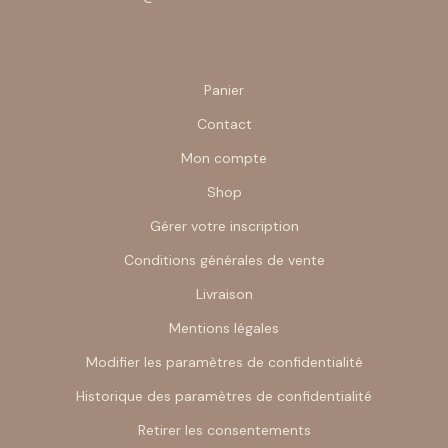
Panier
Contact
Mon compte
Shop
Gérer votre inscription
Conditions générales de vente
Livraison
Mentions légales
Modifier les paramètres de confidentialité
Historique des paramètres de confidentialité
Retirer les consentements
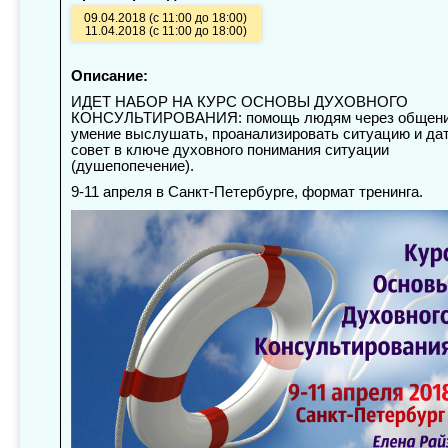
09.04.2018 (с 11:00 до 18:00)
11.04.2018 (с 11:00 до 18:00)
Описание:
ИДЕТ НАБОР НА КУРС ОСНОВЫ ДУХОВНОГО
КОНСУЛЬТИРОВАНИЯ: помощь людям через общени
умение выслушать, проанализировать ситуацию и да
совет в ключе духовного понимания ситуации
(душепопечение).
9-11 апреля в Санкт-Петербурге, формат тренинга.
___
» **PROBLEM**: All of the entries above should be copied exactly, except for the pictures.

» **RESPONSE TO THE EXERCISE**:
Panier
Contact
Mon compte
Shop
Gérer votre inscription
Conditions générales de vente
Livraison
Mentions légales
Modifier les paramètres de confidentialité
Historique des paramètres de confidentialité
Retirer les consentements
09.04.2018 (с 11:00 до 18:00)
11.04.2018 (с 11:00 до 18:00)
Описание:
ИДЕТ НАБОР НА КУРС ОСНОВЫ ДУХОВНОГО
КОНСУЛЬТИРОВАНИЯ: помощь людям через общени
умение выслушать, проанализировать ситуацию и да
совет в ключе духовного понимания ситуации
(душепопечение).
9-11 апреля в Санкт-Петербурге, формат тренинга.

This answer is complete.